Dataset entries
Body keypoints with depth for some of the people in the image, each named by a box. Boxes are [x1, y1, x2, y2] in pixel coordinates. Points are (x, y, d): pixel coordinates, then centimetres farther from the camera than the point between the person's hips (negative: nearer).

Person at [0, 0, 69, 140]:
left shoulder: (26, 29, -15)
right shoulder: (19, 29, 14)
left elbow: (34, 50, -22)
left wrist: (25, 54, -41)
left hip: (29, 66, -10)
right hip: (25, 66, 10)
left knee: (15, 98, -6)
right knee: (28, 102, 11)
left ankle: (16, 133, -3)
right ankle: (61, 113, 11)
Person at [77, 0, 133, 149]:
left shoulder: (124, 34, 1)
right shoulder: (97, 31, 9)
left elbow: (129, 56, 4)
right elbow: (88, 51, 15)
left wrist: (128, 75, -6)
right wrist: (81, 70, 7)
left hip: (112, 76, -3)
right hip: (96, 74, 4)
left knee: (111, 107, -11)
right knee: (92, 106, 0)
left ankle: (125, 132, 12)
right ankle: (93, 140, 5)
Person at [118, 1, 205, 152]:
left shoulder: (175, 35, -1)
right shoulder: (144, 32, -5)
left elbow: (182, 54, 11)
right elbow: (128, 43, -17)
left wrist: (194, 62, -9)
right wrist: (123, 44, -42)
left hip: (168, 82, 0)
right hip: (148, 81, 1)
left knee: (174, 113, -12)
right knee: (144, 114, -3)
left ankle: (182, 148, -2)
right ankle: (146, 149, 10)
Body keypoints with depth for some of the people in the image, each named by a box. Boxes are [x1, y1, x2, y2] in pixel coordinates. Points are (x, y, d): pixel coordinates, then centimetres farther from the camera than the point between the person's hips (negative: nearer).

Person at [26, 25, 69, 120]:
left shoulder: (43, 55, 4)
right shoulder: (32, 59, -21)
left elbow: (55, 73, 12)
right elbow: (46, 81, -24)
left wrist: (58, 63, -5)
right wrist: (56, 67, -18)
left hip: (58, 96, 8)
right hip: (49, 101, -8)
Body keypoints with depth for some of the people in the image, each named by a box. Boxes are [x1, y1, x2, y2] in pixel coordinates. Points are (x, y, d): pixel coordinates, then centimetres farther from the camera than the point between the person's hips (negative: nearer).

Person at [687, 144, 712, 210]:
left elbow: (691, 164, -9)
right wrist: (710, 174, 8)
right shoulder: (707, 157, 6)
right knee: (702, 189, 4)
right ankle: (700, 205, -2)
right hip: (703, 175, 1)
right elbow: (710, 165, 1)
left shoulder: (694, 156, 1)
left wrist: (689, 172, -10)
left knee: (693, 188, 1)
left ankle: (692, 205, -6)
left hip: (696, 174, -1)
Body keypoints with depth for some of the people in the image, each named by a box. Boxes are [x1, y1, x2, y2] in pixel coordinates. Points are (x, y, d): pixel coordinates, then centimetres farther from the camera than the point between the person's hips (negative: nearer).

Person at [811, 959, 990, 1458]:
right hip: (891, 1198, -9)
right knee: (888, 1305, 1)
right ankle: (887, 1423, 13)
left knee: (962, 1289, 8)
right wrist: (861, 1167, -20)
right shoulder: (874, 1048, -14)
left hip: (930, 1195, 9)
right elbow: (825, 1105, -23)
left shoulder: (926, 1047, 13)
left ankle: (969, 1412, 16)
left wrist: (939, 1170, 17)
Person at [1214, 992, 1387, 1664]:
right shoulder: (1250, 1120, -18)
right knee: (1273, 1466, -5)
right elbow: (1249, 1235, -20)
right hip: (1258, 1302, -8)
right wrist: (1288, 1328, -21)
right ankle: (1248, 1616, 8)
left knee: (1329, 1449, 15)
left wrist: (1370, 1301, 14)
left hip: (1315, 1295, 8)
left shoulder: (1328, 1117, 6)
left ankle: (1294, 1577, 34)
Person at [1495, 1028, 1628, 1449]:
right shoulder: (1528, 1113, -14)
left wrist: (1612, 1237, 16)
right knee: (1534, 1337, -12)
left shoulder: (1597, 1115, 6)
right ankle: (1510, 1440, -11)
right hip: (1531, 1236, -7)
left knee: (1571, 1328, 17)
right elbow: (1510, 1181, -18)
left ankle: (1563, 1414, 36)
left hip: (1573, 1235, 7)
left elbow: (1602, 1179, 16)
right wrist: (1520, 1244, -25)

## Exercise
Starting with the line above that holds "left hip: (112, 76, -3)" and stopping with the line that holds "right ankle: (146, 149, 10)", reproduce each line exactly, omitting all other lines.

## Task answer
left hip: (112, 76, -3)
right hip: (96, 74, 4)
left knee: (111, 107, -11)
right knee: (92, 106, 0)
left ankle: (125, 132, 12)
right ankle: (93, 140, 5)
Person at [118, 1, 205, 152]:
left shoulder: (175, 35, -1)
right shoulder: (144, 32, -5)
left elbow: (182, 54, 11)
right elbow: (128, 43, -17)
left wrist: (194, 62, -9)
right wrist: (123, 44, -42)
left hip: (168, 82, 0)
right hip: (148, 81, 1)
left knee: (174, 113, -12)
right knee: (144, 114, -3)
left ankle: (182, 148, -2)
right ankle: (146, 149, 10)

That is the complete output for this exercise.